- _YOUR GOAL_:
Output the source text of every record below verbatim, line for line, and leave out the pictures.

- _TASK INPUT_:

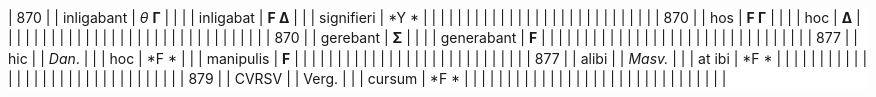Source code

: | 870 |  | inligabant                                                                      | *θ* **Γ**                |                             |                                   |                        | inligabat                         | **F Δ**         |         |                                                                                                                                                                                                                                                    | signifieri                      | *Y *              |                   |                                                                                   |                          |                |                          |       |                     |       |        |           |                     |        |  |        |  |  |  |  |  |  |  |  |  |  |  |  |
| 870 |  | hos                                                                             | **F Γ**                  |                             |                                   |                        | hoc                               | **Δ**           |         |                                                                                                                                                                                                                                                    |                                 |                   |                   |                                                                                   |                          |                |                          |       |                     |       |        |           |                     |        |  |        |  |  |  |  |  |  |  |  |  |  |  |  |
| 870 |  | gerebant                                                                        | **Σ**                    |                             |                                   |                        | generabant                        | **F**           |         |                                                                                                                                                                                                                                                    |                                 |                   |                   |                                                                                   |                          |                |                          |       |                     |       |        |           |                     |        |  |        |  |  |  |  |  |  |  |  |  |  |  |  |
| 877 |  | hic                                                                             |                          | *Dan*.                      |                                   |                        | hoc                               | *F *            |         |                                                                                                                                                                                                                                                    | manipulis                       | **F**             |                   |                                                                                   |                          |                |                          |       |                     |       |        |           |                     |        |  |        |  |  |  |  |  |  |  |  |  |  |  |  |
| 877 |  | alibi                                                                           |                          | *Masv.*                     |                                   |                        | at ibi                            | *F *            |         |                                                                                                                                                                                                                                                    |                                 |                   |                   |                                                                                   |                          |                |                          |       |                     |       |        |           |                     |        |  |        |  |  |  |  |  |  |  |  |  |  |  |  |
| 879 |  | CVRSV                                                                           |                          | Verg.                       |                                   |                        | cursum                            | *F *            |         |                                                                                                                                                                                                                                                    |                                 |                   |                   |                                                                                   |                          |                |                          |       |                     |       |        |           |                     |        |  |        |  |  |  |  |  |  |  |  |  |  |  |  |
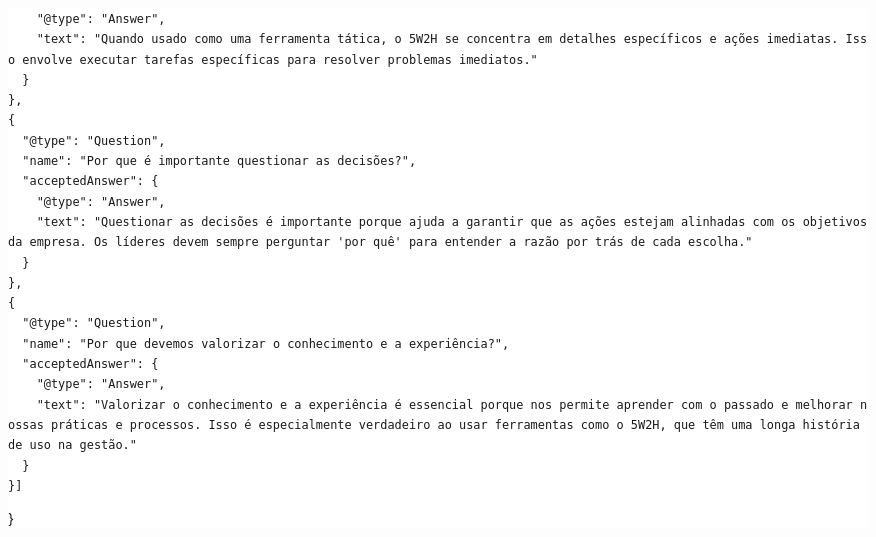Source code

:         "@type": "Answer",
        "text": "Quando usado como uma ferramenta tática, o 5W2H se concentra em detalhes específicos e ações imediatas. Isso envolve executar tarefas específicas para resolver problemas imediatos."
      }
    },
    {
      "@type": "Question",
      "name": "Por que é importante questionar as decisões?",
      "acceptedAnswer": {
        "@type": "Answer",
        "text": "Questionar as decisões é importante porque ajuda a garantir que as ações estejam alinhadas com os objetivos da empresa. Os líderes devem sempre perguntar 'por quê' para entender a razão por trás de cada escolha."
      }
    },
    {
      "@type": "Question",
      "name": "Por que devemos valorizar o conhecimento e a experiência?",
      "acceptedAnswer": {
        "@type": "Answer",
        "text": "Valorizar o conhecimento e a experiência é essencial porque nos permite aprender com o passado e melhorar nossas práticas e processos. Isso é especialmente verdadeiro ao usar ferramentas como o 5W2H, que têm uma longa história de uso na gestão."
      }
    }]
}

</script>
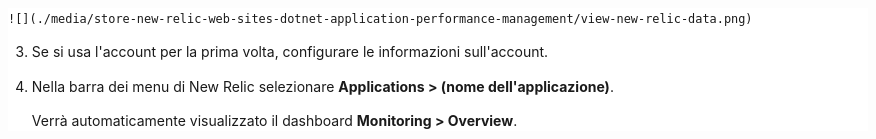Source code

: 	![](./media/store-new-relic-web-sites-dotnet-application-performance-management/view-new-relic-data.png)

3. Se si usa l'account per la prima volta, configurare le informazioni sull'account.
3. Nella barra dei menu di New Relic selezionare **Applications > (nome dell'applicazione)**.

	Verrà automaticamente visualizzato il dashboard **Monitoring > Overview**.
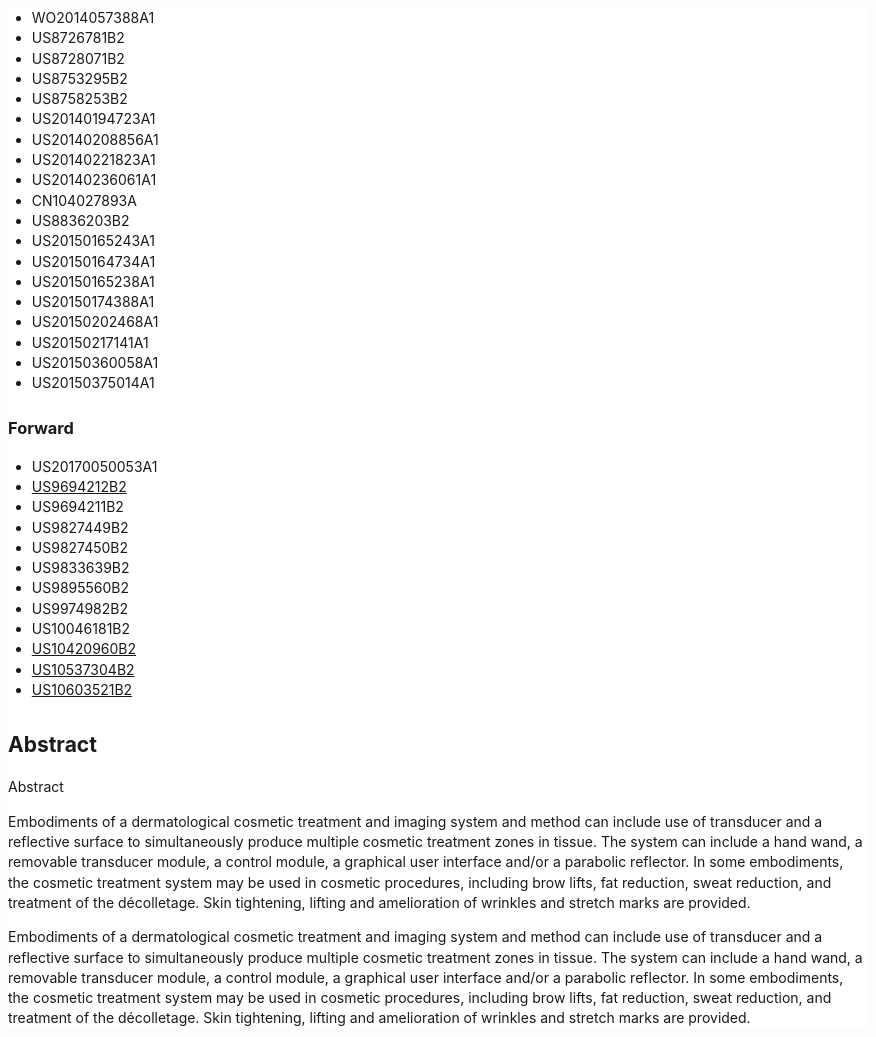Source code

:  * WO2014057388A1
 * US8726781B2
 * US8728071B2
 * US8753295B2
 * US8758253B2
 * US20140194723A1
 * US20140208856A1
 * US20140221823A1
 * US20140236061A1
 * CN104027893A
 * US8836203B2
 * US20150165243A1
 * US20150164734A1
 * US20150165238A1
 * US20150174388A1
 * US20150202468A1
 * US20150217141A1
 * US20150360058A1
 * US20150375014A1
### Forward
 * US20170050053A1
 * [US9694212B2](US9694212B2.md)
 * US9694211B2
 * US9827449B2
 * US9827450B2
 * US9833639B2
 * US9895560B2
 * US9974982B2
 * US10046181B2
 * [US10420960B2](US10420960B2.md)
 * [US10537304B2](US10537304B2.md)
 * [US10603521B2](US10603521B2.md)
## Abstract

Abstract

Embodiments of a dermatological cosmetic treatment and imaging system and method can include use of transducer and a reflective surface to simultaneously produce multiple cosmetic treatment zones in tissue. The system can include a hand wand, a removable transducer module, a control module, a graphical user interface and/or a parabolic reflector. In some embodiments, the cosmetic treatment system may be used in cosmetic procedures, including brow lifts, fat reduction, sweat reduction, and treatment of the décolletage. Skin tightening, lifting and amelioration of wrinkles and stretch marks are provided.



Embodiments of a dermatological cosmetic treatment and imaging system and method can include use of transducer and a reflective surface to simultaneously produce multiple cosmetic treatment zones in tissue. The system can include a hand wand, a removable transducer module, a control module, a graphical user interface and/or a parabolic reflector. In some embodiments, the cosmetic treatment system may be used in cosmetic procedures, including brow lifts, fat reduction, sweat reduction, and treatment of the décolletage. Skin tightening, lifting and amelioration of wrinkles and stretch marks are provided.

- _EXERCISE RESULT_:
Source code

: | 870 |  | inligabant                                                                      | *θ* **Γ**                |                             |                                   |                        | inligabat                         | **F Δ**         |         |                                                                                                                                                                                                                                                    | signifieri                      | *Y *              |                   |                                                                                   |                          |                |                          |       |                     |       |        |           |                     |        |  |        |  |  |  |  |  |  |  |  |  |  |  |  |
| 870 |  | hos                                                                             | **F Γ**                  |                             |                                   |                        | hoc                               | **Δ**           |         |                                                                                                                                                                                                                                                    |                                 |                   |                   |                                                                                   |                          |                |                          |       |                     |       |        |           |                     |        |  |        |  |  |  |  |  |  |  |  |  |  |  |  |
| 870 |  | gerebant                                                                        | **Σ**                    |                             |                                   |                        | generabant                        | **F**           |         |                                                                                                                                                                                                                                                    |                                 |                   |                   |                                                                                   |                          |                |                          |       |                     |       |        |           |                     |        |  |        |  |  |  |  |  |  |  |  |  |  |  |  |
| 877 |  | hic                                                                             |                          | *Dan*.                      |                                   |                        | hoc                               | *F *            |         |                                                                                                                                                                                                                                                    | manipulis                       | **F**             |                   |                                                                                   |                          |                |                          |       |                     |       |        |           |                     |        |  |        |  |  |  |  |  |  |  |  |  |  |  |  |
| 877 |  | alibi                                                                           |                          | *Masv.*                     |                                   |                        | at ibi                            | *F *            |         |                                                                                                                                                                                                                                                    |                                 |                   |                   |                                                                                   |                          |                |                          |       |                     |       |        |           |                     |        |  |        |  |  |  |  |  |  |  |  |  |  |  |  |
| 879 |  | CVRSV                                                                           |                          | Verg.                       |                                   |                        | cursum                            | *F *            |         |                                                                                                                                                                                                                                                    |                                 |                   |                   |                                                                                   |                          |                |                          |       |                     |       |        |           |                     |        |  |        |  |  |  |  |  |  |  |  |  |  |  |  |
Source code

:         "@type": "Answer",
        "text": "Quando usado como uma ferramenta tática, o 5W2H se concentra em detalhes específicos e ações imediatas. Isso envolve executar tarefas específicas para resolver problemas imediatos."
      }
    },
    {
      "@type": "Question",
      "name": "Por que é importante questionar as decisões?",
      "acceptedAnswer": {
        "@type": "Answer",
        "text": "Questionar as decisões é importante porque ajuda a garantir que as ações estejam alinhadas com os objetivos da empresa. Os líderes devem sempre perguntar 'por quê' para entender a razão por trás de cada escolha."
      }
    },
    {
      "@type": "Question",
      "name": "Por que devemos valorizar o conhecimento e a experiência?",
      "acceptedAnswer": {
        "@type": "Answer",
        "text": "Valorizar o conhecimento e a experiência é essencial porque nos permite aprender com o passado e melhorar nossas práticas e processos. Isso é especialmente verdadeiro ao usar ferramentas como o 5W2H, que têm uma longa história de uso na gestão."
      }
    }]
}

</script>
Source code

: 	![](./media/store-new-relic-web-sites-dotnet-application-performance-management/view-new-relic-data.png)

3. Se si usa l'account per la prima volta, configurare le informazioni sull'account.
3. Nella barra dei menu di New Relic selezionare **Applications > (nome dell'applicazione)**.

	Verrà automaticamente visualizzato il dashboard **Monitoring > Overview**.
Source code

:  * WO2014057388A1
 * US8726781B2
 * US8728071B2
 * US8753295B2
 * US8758253B2
 * US20140194723A1
 * US20140208856A1
 * US20140221823A1
 * US20140236061A1
 * CN104027893A
 * US8836203B2
 * US20150165243A1
 * US20150164734A1
 * US20150165238A1
 * US20150174388A1
 * US20150202468A1
 * US20150217141A1
 * US20150360058A1
 * US20150375014A1
### Forward
 * US20170050053A1
 * [US9694212B2](US9694212B2.md)
 * US9694211B2
 * US9827449B2
 * US9827450B2
 * US9833639B2
 * US9895560B2
 * US9974982B2
 * US10046181B2
 * [US10420960B2](US10420960B2.md)
 * [US10537304B2](US10537304B2.md)
 * [US10603521B2](US10603521B2.md)
## Abstract

Abstract

Embodiments of a dermatological cosmetic treatment and imaging system and method can include use of transducer and a reflective surface to simultaneously produce multiple cosmetic treatment zones in tissue. The system can include a hand wand, a removable transducer module, a control module, a graphical user interface and/or a parabolic reflector. In some embodiments, the cosmetic treatment system may be used in cosmetic procedures, including brow lifts, fat reduction, sweat reduction, and treatment of the décolletage. Skin tightening, lifting and amelioration of wrinkles and stretch marks are provided.



Embodiments of a dermatological cosmetic treatment and imaging system and method can include use of transducer and a reflective surface to simultaneously produce multiple cosmetic treatment zones in tissue. The system can include a hand wand, a removable transducer module, a control module, a graphical user interface and/or a parabolic reflector. In some embodiments, the cosmetic treatment system may be used in cosmetic procedures, including brow lifts, fat reduction, sweat reduction, and treatment of the décolletage. Skin tightening, lifting and amelioration of wrinkles and stretch marks are provided.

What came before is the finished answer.